A density functional theory study of the confined soft ellipsoid fluid

TL;DR

This study uses classical Density Functional Theory to analyze confined soft ellipsoid fluids, comparing different free energy and correlation function models, and finds that numerical DCF aligns well with simulations.

Contribution

It evaluates the effectiveness of two different DCF models in DFT for confined soft ellipsoid fluids, providing insights into their accuracy in isotropic and nematic phases.

Findings

Numerical DCF yields good agreement with simulations for density and order profiles.

Parsons-Lee DCF performs well in isotropic but poorly in nematic phases.

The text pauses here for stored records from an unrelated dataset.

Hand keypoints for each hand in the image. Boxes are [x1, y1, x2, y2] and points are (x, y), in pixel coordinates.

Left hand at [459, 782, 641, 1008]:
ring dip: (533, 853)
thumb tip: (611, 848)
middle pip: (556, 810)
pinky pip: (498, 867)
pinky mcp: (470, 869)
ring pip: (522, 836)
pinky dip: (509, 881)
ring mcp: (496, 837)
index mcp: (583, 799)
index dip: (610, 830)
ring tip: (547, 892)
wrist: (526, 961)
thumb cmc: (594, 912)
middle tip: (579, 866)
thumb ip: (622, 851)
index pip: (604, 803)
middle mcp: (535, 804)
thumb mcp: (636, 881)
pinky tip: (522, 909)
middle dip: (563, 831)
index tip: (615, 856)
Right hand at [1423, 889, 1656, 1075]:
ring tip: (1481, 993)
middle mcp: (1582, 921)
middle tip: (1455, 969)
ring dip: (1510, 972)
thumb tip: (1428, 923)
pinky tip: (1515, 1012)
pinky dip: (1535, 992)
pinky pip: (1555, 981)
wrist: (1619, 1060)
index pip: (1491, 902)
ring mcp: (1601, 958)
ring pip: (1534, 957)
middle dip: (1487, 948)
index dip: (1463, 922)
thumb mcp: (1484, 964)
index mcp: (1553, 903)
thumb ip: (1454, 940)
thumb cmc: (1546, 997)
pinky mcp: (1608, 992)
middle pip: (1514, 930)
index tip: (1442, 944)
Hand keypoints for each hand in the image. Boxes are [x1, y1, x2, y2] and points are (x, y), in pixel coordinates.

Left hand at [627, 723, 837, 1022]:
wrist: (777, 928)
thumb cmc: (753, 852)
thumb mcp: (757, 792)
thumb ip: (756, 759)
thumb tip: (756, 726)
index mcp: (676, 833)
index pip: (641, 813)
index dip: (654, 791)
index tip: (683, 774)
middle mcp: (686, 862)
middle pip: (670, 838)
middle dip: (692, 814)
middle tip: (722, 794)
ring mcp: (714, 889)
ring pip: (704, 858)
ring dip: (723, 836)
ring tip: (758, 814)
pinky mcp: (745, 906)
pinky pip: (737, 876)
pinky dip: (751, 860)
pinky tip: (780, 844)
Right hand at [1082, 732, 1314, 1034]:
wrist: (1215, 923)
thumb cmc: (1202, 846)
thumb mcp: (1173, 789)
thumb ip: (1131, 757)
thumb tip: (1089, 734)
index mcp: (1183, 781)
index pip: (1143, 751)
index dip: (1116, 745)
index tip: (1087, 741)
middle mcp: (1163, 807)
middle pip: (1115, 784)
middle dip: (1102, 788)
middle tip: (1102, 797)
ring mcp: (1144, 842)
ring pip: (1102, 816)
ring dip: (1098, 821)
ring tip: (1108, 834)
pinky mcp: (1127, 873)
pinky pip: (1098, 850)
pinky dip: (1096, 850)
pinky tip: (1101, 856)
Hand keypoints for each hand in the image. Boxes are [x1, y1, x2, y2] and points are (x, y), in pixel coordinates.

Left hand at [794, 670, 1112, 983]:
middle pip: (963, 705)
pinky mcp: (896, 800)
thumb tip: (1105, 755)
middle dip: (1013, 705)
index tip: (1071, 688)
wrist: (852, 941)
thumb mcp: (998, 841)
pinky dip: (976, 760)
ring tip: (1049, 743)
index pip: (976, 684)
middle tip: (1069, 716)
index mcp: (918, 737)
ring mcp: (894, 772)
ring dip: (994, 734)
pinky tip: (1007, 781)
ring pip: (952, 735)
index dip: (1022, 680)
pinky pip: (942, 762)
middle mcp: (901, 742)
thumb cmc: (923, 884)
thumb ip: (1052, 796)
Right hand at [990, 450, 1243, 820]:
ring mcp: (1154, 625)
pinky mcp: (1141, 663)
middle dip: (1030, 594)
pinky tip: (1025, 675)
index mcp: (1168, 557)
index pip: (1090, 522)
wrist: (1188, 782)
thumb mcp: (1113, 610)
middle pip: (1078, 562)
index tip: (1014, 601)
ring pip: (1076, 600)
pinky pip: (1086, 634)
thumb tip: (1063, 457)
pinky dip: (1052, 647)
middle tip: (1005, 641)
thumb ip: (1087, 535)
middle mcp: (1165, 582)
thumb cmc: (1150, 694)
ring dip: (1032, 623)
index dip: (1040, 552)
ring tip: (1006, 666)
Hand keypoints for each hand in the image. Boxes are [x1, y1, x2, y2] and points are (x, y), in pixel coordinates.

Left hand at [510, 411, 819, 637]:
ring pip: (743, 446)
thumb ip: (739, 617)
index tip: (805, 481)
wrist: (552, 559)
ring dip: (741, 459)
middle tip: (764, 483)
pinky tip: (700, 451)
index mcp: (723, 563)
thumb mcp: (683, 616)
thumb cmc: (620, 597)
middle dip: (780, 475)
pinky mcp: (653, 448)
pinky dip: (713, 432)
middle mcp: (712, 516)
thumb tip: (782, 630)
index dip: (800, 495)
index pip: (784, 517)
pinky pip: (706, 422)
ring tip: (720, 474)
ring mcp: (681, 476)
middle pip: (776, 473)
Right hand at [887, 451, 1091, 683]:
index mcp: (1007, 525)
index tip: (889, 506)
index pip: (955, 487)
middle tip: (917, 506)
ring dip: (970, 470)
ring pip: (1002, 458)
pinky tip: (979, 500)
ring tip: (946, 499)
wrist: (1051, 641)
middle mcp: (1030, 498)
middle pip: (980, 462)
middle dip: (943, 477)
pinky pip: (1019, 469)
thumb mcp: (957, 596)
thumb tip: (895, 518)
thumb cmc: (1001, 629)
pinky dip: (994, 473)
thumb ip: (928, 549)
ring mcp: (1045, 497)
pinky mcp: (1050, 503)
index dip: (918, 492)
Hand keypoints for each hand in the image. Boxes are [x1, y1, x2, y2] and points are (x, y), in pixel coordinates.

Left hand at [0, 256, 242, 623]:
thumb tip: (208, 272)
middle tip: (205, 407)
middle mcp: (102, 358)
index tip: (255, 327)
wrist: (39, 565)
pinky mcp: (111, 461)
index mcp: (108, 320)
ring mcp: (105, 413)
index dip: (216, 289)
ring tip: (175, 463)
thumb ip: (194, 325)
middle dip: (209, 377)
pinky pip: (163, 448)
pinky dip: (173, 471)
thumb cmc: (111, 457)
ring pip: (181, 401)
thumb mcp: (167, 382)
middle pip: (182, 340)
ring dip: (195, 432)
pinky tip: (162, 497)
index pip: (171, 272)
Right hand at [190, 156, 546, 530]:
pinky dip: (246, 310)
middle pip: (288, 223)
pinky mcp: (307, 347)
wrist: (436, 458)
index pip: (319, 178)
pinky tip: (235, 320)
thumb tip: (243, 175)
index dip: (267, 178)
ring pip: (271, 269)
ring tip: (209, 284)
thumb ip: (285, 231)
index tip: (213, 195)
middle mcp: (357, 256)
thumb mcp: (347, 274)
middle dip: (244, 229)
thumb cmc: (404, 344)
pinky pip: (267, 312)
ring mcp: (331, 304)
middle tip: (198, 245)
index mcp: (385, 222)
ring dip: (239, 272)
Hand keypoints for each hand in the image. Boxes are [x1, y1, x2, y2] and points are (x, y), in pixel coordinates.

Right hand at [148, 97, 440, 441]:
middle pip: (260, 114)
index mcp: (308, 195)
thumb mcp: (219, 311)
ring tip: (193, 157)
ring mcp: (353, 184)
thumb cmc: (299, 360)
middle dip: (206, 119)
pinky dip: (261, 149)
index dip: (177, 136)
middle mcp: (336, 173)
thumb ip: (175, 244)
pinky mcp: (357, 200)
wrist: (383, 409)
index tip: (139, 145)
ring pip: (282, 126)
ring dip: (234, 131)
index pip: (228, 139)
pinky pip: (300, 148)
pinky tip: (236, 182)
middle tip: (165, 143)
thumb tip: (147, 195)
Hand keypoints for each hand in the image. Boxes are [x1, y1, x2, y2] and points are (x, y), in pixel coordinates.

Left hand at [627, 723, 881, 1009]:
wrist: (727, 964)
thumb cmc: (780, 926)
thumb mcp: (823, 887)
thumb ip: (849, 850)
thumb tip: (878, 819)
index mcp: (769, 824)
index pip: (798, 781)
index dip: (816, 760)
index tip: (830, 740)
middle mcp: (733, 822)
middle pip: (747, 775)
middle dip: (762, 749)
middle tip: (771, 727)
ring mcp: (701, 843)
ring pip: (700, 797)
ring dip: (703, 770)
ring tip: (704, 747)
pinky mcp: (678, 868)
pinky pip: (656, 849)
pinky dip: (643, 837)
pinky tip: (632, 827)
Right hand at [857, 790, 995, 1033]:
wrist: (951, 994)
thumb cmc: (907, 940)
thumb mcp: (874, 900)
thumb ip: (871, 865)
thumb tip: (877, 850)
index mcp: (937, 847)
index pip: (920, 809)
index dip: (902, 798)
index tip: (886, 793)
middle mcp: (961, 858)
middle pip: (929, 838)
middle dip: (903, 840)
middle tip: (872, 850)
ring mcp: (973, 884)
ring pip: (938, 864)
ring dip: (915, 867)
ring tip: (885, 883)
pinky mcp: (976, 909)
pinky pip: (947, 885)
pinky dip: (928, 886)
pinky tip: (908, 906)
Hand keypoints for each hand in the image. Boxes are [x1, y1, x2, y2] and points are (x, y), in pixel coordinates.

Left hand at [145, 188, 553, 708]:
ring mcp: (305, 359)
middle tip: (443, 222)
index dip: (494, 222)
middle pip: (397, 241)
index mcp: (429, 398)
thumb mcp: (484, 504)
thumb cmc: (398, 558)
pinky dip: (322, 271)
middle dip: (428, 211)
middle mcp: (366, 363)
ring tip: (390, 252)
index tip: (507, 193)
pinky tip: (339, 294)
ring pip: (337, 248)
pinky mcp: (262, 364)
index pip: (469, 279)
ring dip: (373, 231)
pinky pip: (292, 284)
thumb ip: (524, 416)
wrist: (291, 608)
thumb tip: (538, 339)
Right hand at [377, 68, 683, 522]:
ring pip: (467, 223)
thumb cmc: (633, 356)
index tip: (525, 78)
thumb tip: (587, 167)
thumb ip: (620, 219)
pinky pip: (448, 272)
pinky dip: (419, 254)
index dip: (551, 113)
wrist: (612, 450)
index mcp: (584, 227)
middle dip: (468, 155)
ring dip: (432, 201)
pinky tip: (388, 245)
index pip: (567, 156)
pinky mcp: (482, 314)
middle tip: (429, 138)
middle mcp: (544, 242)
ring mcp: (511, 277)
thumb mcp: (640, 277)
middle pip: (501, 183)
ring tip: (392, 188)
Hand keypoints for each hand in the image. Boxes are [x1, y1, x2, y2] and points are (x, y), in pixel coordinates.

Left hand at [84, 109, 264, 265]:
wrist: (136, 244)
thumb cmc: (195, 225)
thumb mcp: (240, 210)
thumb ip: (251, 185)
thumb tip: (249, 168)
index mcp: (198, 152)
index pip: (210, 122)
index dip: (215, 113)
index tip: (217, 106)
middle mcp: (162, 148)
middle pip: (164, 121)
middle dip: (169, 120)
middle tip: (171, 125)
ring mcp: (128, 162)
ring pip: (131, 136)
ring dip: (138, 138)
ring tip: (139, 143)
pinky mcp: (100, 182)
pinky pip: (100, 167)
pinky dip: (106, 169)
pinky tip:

Both models are useful but have phase-dependent accuracy.

Abstract

A system of soft ellipsoid molecules confined between two planar walls is studied using classical Density Functional Theory (DFT). Both the isotropic and nematic phases are considered. The excess free energy is evaluated using two different Ansaetze and the intermolecular interaction is incorporated using two different direct correlation functions (DCF). The first is a numerical DCF obtained from simulations of bulk soft ellipsoid fluids and the second is taken from Parsons-Lee theory. In both the isotropic and nematic phases the numerical DCF gives density and order parameter profiles in reasonable agreement with simulation. The Parsons-Lee DCF also gives reasonable agreement in the isotropic phase but poor agreement in the nematic phase.